---------- Information given ----------
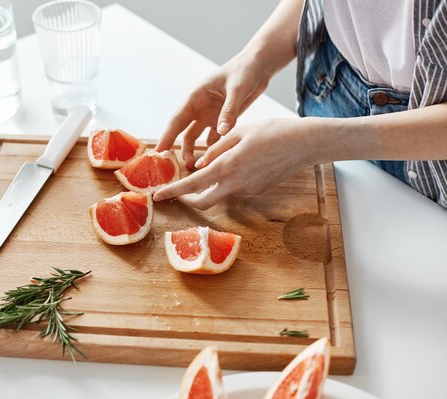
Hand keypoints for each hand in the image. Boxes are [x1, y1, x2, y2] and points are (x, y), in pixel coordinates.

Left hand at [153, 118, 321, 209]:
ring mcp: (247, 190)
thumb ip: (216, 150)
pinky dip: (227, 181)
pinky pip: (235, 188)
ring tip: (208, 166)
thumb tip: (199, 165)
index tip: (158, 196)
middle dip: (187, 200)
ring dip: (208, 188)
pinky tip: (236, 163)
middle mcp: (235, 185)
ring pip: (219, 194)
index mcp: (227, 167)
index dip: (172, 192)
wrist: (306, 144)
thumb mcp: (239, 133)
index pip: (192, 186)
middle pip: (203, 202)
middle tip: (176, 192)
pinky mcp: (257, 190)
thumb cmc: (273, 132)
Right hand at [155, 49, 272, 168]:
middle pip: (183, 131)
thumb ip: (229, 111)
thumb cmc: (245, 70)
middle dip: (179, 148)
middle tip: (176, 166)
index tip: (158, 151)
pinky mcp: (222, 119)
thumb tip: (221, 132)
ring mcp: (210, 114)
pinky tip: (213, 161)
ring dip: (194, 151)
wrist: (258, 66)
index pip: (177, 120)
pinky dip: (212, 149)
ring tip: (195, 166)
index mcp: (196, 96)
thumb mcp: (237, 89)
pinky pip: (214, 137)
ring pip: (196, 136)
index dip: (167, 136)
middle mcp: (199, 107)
----------
---------- Information given ----------
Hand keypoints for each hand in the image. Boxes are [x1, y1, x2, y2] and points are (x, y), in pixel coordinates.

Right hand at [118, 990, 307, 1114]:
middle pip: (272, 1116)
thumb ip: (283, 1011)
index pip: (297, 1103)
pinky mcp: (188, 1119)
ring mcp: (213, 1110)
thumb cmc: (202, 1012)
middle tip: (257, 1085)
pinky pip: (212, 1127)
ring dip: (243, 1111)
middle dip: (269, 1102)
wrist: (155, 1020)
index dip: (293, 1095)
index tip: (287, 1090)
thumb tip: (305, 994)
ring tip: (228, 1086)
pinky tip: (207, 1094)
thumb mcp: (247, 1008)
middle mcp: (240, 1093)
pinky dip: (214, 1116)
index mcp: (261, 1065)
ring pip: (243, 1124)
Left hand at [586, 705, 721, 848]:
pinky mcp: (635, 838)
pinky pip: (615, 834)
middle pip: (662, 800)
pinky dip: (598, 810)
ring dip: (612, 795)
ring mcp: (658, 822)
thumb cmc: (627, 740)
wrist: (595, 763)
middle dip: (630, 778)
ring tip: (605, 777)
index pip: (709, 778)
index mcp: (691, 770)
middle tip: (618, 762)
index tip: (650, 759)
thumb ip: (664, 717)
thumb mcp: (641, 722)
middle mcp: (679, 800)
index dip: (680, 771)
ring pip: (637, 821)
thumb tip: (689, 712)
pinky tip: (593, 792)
----------
Task instructions:
Would you please copy exactly the part of the entries above that begins at the line containing "middle mcp: (240, 1093)" and ends at the line containing "pinky tip: (593, 792)", both lines included?

Solution to the exercise:
middle mcp: (240, 1093)
pinky dip: (214, 1116)
index mcp: (261, 1065)
ring pip: (243, 1124)
Left hand at [586, 705, 721, 848]:
pinky mcp: (635, 838)
pinky pip: (615, 834)
middle pip: (662, 800)
pinky dip: (598, 810)
ring dip: (612, 795)
ring mcp: (658, 822)
thumb cmc: (627, 740)
wrist: (595, 763)
middle dip: (630, 778)
ring tip: (605, 777)
index pip: (709, 778)
index mcp: (691, 770)
middle tip: (618, 762)
index tip: (650, 759)
thumb ip: (664, 717)
thumb mcp: (641, 722)
middle mcp: (679, 800)
index dip: (680, 771)
ring pip: (637, 821)
thumb tip: (689, 712)
pinky tip: (593, 792)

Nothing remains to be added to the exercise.